Vers minuit, nous passons l’Aisne. Il n’a pas cessé de pleuvoir. Deux falots marquent seulement l’entrée du pont construit par le génie. Il vacille sous les pas des attelages, on entend l’eau clapoter sur les panses de tôle des bateaux.

À présent, la route est libre. En avant, les batteries prennent le trot. Un cheval empêtré arrête un instant les échelons, mais, avant qu’ils aient pu rejoindre la tête de la colonne, un carrefour se présente. Dans l’ombre épaisse, rien n’indique plus le chemin qu’ont suivi les premières voitures. On écoute… On croit entendre un roulement vers la droite. On s’engage sur la route d’où semble venir le bruit. Les conducteurs activent leurs chevaux. Du regard, on sonde la nuit, espérant toujours voir sortir de l’ombre la lourde forme d’un caisson ou d’une pièce.

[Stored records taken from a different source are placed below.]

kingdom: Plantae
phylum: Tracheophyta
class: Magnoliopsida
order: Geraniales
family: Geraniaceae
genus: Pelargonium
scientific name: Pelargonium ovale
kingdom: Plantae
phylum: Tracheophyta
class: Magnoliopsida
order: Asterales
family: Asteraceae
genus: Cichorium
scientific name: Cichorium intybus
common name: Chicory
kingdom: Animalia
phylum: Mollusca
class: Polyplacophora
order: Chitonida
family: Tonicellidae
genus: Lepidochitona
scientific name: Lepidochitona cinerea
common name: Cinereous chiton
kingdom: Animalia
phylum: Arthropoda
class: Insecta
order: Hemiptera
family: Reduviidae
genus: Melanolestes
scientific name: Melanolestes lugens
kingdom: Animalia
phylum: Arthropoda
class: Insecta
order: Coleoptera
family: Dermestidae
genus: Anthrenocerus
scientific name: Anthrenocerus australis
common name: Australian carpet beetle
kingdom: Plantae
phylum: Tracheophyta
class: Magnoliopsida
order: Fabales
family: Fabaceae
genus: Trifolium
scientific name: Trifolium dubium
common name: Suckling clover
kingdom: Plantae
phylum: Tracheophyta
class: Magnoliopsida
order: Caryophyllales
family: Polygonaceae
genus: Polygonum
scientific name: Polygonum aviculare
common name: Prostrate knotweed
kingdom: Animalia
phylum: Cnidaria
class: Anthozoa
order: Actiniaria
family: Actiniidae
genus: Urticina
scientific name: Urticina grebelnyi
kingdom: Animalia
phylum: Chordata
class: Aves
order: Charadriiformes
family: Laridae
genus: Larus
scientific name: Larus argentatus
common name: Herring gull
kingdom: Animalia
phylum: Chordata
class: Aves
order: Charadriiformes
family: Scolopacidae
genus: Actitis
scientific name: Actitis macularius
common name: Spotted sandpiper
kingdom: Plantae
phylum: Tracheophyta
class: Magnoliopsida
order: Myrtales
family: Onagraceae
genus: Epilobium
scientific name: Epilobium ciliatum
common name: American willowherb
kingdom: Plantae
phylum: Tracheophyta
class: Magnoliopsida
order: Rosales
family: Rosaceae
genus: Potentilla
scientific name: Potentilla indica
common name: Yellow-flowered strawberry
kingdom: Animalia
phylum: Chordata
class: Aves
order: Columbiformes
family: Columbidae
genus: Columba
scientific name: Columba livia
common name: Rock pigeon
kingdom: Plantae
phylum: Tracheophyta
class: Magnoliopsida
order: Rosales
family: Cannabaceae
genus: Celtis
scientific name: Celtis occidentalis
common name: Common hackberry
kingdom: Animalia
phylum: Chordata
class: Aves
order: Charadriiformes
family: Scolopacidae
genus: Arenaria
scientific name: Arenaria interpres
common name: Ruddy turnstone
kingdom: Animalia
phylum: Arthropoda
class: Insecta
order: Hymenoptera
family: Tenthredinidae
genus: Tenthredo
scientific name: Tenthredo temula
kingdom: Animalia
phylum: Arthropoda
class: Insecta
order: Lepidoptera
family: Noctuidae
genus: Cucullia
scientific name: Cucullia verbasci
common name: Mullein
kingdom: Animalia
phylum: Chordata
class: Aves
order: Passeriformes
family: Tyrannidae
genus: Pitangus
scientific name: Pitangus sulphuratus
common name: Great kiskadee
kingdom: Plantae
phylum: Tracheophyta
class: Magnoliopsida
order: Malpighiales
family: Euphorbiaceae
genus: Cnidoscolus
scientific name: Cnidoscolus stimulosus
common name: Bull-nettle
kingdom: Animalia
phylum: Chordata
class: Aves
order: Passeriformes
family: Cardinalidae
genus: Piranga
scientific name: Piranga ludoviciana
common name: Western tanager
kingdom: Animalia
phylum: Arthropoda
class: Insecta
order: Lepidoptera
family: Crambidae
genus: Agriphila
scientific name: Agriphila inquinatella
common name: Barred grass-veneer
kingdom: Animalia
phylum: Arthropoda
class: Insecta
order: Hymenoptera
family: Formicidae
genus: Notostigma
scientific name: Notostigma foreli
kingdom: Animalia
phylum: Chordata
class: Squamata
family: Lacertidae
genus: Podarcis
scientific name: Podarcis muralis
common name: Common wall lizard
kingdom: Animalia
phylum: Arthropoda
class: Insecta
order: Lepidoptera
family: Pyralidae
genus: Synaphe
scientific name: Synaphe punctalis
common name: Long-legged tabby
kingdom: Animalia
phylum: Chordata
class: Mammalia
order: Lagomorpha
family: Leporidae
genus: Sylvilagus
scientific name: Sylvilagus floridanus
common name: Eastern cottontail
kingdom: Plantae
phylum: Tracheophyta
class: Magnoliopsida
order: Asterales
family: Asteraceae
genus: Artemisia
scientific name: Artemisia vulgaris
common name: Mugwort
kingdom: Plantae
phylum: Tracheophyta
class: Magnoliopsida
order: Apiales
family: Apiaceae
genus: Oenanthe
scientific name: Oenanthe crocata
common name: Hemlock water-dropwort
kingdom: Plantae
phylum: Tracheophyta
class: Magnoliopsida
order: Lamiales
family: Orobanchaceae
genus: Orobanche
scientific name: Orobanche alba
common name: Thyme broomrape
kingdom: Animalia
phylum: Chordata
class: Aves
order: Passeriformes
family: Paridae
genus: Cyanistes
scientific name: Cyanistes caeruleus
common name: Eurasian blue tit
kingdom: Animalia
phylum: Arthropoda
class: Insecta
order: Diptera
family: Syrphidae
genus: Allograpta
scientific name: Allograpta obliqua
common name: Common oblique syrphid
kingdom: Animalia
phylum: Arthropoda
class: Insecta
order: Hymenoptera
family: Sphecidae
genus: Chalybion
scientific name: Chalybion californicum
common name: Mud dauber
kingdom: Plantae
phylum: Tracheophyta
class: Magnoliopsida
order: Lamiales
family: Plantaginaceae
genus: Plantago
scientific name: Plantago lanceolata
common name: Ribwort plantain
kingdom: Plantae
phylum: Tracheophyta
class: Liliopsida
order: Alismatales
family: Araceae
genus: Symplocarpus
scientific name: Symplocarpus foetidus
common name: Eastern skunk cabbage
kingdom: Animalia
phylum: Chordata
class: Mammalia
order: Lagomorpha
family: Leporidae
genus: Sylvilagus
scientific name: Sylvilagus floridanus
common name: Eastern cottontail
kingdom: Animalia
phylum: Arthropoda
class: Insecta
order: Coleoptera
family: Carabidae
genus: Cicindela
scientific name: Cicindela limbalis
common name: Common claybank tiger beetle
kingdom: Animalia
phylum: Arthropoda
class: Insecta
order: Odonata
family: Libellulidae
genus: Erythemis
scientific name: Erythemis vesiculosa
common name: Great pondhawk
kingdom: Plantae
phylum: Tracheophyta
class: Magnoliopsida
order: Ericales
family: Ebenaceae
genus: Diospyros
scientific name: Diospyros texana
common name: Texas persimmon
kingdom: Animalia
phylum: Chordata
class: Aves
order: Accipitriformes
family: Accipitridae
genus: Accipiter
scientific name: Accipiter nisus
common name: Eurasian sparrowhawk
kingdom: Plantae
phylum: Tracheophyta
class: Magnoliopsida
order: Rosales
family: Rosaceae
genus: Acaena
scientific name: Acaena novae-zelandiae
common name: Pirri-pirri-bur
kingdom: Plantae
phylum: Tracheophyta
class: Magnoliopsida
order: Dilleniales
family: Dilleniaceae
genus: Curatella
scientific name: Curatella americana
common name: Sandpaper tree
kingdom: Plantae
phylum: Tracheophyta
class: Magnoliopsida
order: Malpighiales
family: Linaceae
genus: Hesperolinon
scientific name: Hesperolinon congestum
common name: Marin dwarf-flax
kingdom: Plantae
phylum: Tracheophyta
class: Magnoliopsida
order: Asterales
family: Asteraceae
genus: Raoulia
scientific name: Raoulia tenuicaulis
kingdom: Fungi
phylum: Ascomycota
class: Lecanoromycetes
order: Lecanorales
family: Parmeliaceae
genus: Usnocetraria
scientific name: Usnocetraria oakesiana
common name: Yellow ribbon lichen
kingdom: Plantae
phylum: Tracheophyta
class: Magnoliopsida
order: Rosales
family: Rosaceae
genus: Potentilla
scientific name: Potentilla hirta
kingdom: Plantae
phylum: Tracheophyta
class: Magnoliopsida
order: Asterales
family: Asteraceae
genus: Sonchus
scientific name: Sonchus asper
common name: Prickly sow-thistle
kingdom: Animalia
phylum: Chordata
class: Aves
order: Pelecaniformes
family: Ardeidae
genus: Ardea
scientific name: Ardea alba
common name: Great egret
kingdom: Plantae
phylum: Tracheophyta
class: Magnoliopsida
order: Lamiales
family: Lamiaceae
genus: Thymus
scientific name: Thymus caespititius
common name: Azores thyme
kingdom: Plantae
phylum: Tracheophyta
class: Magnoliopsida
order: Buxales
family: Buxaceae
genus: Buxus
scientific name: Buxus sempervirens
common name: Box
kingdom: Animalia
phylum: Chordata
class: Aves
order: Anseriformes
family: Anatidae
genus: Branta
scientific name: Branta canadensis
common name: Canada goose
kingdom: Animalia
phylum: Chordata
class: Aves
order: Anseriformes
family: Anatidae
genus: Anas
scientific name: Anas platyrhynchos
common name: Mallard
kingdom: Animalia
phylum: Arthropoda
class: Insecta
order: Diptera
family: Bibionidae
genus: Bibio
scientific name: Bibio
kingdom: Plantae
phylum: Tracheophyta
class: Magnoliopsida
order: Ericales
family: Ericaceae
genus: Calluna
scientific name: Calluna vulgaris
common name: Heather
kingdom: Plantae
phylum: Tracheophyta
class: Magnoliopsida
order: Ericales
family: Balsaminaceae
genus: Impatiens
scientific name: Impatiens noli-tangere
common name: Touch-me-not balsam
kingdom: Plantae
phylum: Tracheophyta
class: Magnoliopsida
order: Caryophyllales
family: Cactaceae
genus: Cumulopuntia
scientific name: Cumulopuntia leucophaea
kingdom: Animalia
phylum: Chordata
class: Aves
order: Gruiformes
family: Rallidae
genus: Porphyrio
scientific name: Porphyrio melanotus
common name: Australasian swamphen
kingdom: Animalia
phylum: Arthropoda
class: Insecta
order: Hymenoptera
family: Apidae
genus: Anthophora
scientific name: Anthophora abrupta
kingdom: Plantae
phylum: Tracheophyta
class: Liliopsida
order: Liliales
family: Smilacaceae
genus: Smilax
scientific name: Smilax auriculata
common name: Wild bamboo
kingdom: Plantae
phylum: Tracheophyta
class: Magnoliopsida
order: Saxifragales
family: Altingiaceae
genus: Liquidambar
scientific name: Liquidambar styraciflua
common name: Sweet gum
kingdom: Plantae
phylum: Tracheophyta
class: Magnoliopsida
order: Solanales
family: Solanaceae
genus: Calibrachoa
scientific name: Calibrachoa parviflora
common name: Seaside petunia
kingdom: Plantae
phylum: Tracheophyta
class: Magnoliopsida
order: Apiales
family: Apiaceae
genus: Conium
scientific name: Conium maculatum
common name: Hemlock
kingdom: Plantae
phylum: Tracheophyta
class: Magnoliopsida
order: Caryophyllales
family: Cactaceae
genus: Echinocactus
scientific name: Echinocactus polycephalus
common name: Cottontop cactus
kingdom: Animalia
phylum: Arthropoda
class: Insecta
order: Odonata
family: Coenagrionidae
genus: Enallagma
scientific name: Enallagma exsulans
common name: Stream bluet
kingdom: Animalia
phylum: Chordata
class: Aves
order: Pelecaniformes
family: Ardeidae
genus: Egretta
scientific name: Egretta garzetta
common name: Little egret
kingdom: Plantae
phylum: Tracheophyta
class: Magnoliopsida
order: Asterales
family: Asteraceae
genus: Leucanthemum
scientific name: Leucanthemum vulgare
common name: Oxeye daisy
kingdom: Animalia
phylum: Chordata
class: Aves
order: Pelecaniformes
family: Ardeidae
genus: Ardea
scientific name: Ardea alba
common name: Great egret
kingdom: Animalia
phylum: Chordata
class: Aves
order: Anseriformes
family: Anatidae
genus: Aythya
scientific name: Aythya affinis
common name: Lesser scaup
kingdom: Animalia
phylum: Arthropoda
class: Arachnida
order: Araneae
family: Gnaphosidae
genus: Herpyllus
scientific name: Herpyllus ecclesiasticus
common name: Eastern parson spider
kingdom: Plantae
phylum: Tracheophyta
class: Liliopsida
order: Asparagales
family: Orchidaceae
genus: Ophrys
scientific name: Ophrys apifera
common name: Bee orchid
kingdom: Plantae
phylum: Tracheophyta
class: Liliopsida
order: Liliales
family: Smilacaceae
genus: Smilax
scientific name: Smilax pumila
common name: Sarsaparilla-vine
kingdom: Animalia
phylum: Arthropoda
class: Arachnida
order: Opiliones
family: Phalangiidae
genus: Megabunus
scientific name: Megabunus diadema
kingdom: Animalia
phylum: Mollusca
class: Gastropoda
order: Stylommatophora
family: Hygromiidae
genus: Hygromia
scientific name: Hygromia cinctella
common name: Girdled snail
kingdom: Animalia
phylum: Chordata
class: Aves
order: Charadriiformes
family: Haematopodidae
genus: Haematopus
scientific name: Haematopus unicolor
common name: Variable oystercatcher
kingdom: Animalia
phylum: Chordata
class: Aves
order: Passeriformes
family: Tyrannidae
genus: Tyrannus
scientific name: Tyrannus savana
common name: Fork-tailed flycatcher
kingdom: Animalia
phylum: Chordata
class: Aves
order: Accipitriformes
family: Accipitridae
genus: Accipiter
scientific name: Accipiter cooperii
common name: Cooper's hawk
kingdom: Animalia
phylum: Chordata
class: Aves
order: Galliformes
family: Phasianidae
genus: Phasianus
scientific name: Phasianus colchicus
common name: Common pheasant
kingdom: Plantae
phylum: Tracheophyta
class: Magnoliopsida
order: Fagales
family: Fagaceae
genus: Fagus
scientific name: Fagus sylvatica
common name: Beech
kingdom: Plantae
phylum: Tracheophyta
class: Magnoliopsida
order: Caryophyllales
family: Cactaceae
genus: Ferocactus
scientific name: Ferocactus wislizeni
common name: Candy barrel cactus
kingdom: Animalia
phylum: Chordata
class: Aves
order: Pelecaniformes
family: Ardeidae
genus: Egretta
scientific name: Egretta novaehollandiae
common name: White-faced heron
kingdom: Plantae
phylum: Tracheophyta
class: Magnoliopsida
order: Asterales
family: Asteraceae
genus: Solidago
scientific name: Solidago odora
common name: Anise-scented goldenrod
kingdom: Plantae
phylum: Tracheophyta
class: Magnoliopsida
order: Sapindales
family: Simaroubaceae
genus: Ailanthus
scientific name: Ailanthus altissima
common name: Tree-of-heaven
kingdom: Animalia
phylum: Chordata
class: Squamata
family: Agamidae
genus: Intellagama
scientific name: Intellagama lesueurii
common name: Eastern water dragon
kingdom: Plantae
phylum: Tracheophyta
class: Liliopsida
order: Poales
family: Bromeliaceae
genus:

En vain. La chaussée se rétrécit. À chaque minute on risque d’aller au fossé. Il faut bien reconnaître que nous nous sommes égarés.

Le lieutenant donne l’ordre de faire halte. Nous attendons le jour pour repartir. L’averse redouble de violence. On ne sait où trouver un abri. Les servants, sur les coffres, se serrent les uns contre les autres et s’immobilisent. Les conducteurs pataugent à la tête de leurs attelages.